Biden says he will try to move on gun control during lame-duck session
President Biden on Thursday said he would try to pass a bill banning assault rifles during the lame-duck session before the next Congress forms, despite long odds due to Republican opposition.
Biden spoke to reporters Thanksgiving morning, coming after a week that saw three mass shootings in the U.S.
Biden said it was “ridiculous” that red flag laws — in which law enforcement officers can seize firearms from individuals deemed a threat to themselves or others — were not being enforced across the country.
“No. 2, the idea … we still allow semi-automatic weapons to be purchased is sick. It’s just sick. It has no, no social redeeming value. Zero. None. Not a single, solitary rationale for it except profit for the gun manufacturers,” he said.
Biden said he was “going to try to get rid of assault weapons” during the lame-duck session, but it would depend on whether he has the votes to pass a bill.
“I’m going to do it whenever I — I got to make that assessment as I get in and start counting the votes,” he said.
The House introduced a bill to ban assault weapons earlier this year, but it was doomed with Democrats holding a slim majority in the Senate and most Republicans united against such legislation, making overcoming a filibuster impossible.

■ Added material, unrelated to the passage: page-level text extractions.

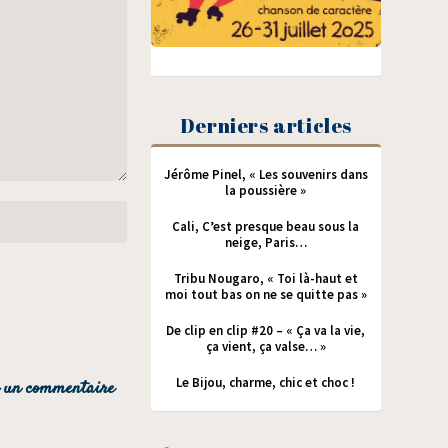
Derniers articles
Jérôme Pinel, « Les souvenirs dans
la poussière »
Cali, C’est presque beau sous la
neige, Paris…
Tribu Nougaro, « Toi là-haut et
moi tout bas on ne se quitte pas »
De clip en clip #20 – « Ça va la vie,
ça vient, ça valse… »
Le Bijou, charme, chic et choc !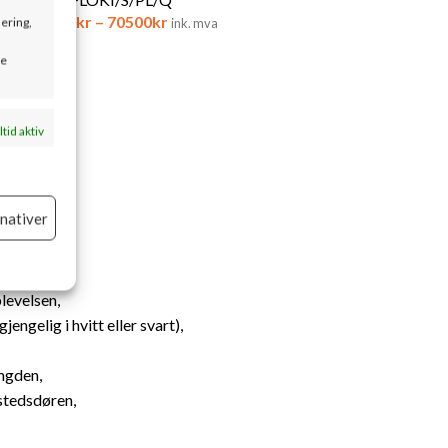
68900
kr
–
70500
kr
sering,
ink. mva
se
ltid aktiv
rnativer
ltid aktiv
plevelsen,
elig i hvitt eller svart),
engden,
stedsdøren,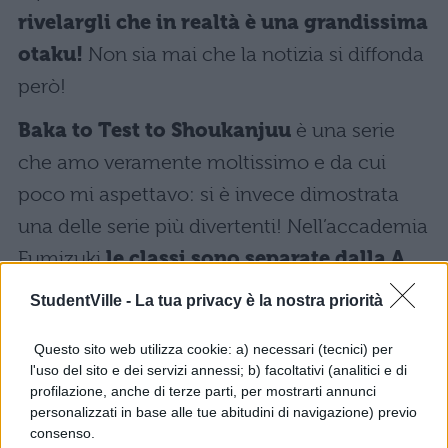
rivelargli che in realtà è una grandissima
otaku!
Non sia mai che la notizia si diffonda
però!
Baka to Test to Shoukanjuu
è una serie
che amo veramente moltissimo e da cui
poco mi aspettavo: si è invece dimostrata
una delle serie più divertenti! Nell’accademia
Fumizuki
le classi sono separate dalla A
alla F. La classe A ha tutti i confort
,
StudentVille -
La tua privacy è la nostra priorità
mentre la classe F (quella dei meno bravi a
Questo sito web utilizza cookie: a) necessari (tecnici) per
scuola in assoluto) ha sedie rotte, banchi
l'uso del sito e dei servizi annessi; b) facoltativi (analitici e di
vecchi e scalfiti etc etc. Un giorno la mitica
profilazione, anche di terze parti, per mostrarti annunci
personalizzati in base alle tue abitudini di navigazione) previo
classe F decide di dare il via alla scalata delle
consenso.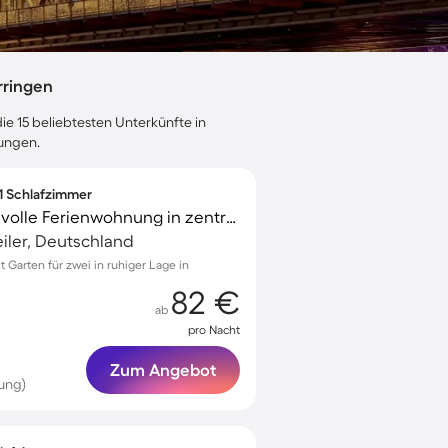
rringen
ie 15 beliebtesten Unterkünfte in
tungen.
 1 Schlafzimmer
Ferienwohnung Liebevolle Ferienwohnung in zentraler Lage
iler, Deutschland
Garten für zwei in ruhiger Lage in
82 €
ab
pro Nacht
Zum Angebot
ung)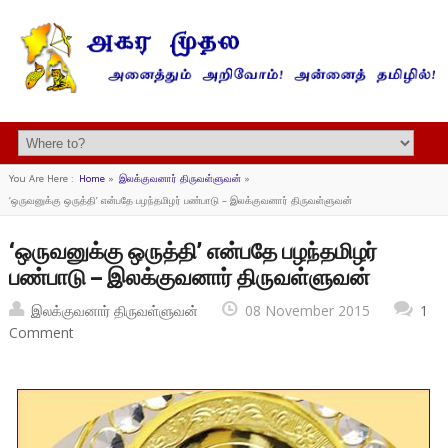
You Are Here :
Home
»
இலக்குவனார் திருவள்ளுவன்
»
‘ஒருவனுக்கு ஒருத்தி’ என்பதே பழந்தமிழர் பண்பாடு – இலக்குவனார் திருவள்ளுவன்
‘ஒருவனுக்கு ஒருத்தி’ என்பதே பழந்தமிழர்
பண்பாடு – இலக்குவனார் திருவள்ளுவன்
இலக்குவனார் திருவள்ளுவன்
08 November 2015
1
Comment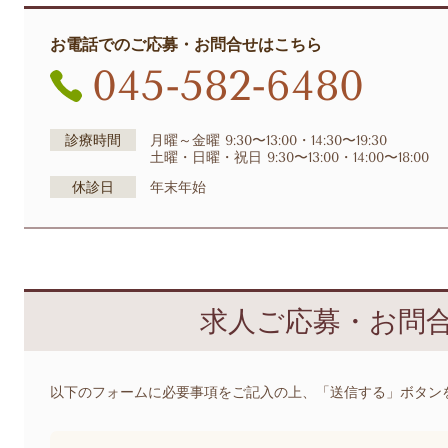
お電話でのご応募・お問合せはこちら
045-582-6480
診療時間
月曜～金曜 9:30〜13:00・14:30〜19:30
土曜・日曜・祝日 9:30〜13:00・14:00〜18:00
休診日
年末年始
求人ご応募・お問
以下のフォームに必要事項をご記入の上、「送信する」ボタン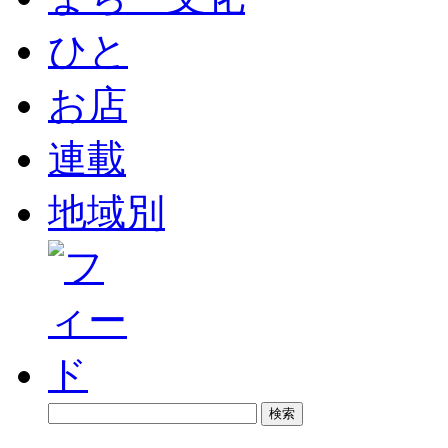
ひと
お店
連載
地域別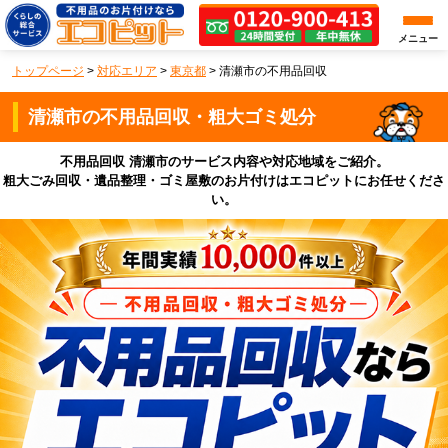
メニュー
トップページ
>
対応エリア
>
東京都
>
清瀬市の不用品回収
清瀬市の不用品回収・粗大ゴミ処分
不用品回収 清瀬市のサービス内容や対応地域をご紹介。
粗大ごみ回収・遺品整理・ゴミ屋敷のお片付けはエコピットにお任せくださ
い。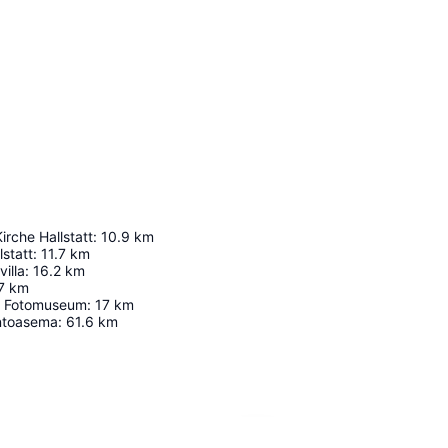
irche Hallstatt
:
10.9
km
lstatt
:
11.7
km
illa
:
16.2
km
7
km
l Fotomuseum
:
17
km
ntoasema
:
61.6
km
Laajenna kartta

The lift for any gun control bill will be even more difficult when the next Congress forms in January, with Republicans taking control of the House.
It has been another dark week for gun violence in America.
On Tuesday night, a gunman opened fire with a handgun inside a break room at a Walmart in Chesapeake, Va., killing six people and injuring at least six others.
Three days before that, a shooter opened fire inside an LGBTQ nightclub in Colorado Springs, Colo., killing five people and injuring at least 25 others.
And less than a week before the Colorado shooting, a student at the University of Virginia shot and killed three other students after they returned from a class field trip.
The violence has rocked the nation once again, just months after a May massacre at an elementary school in Uvalde, Texas, that left 19 children and two teachers dead.
After Uvalde, lawmakers in Congress passed a bipartisan gun control bill that expanded background checks for those ages 18 to 21, among other measures.
It was the most significant piece of gun control legislation in about three decades, but it fell short of more comprehensive gun control reforms many activists and Democrats had called for.
Biden, who was a senator when Congress passed a temporary assault weapons ban in 1994, called for another prohibition on assault weapons after Uvalde.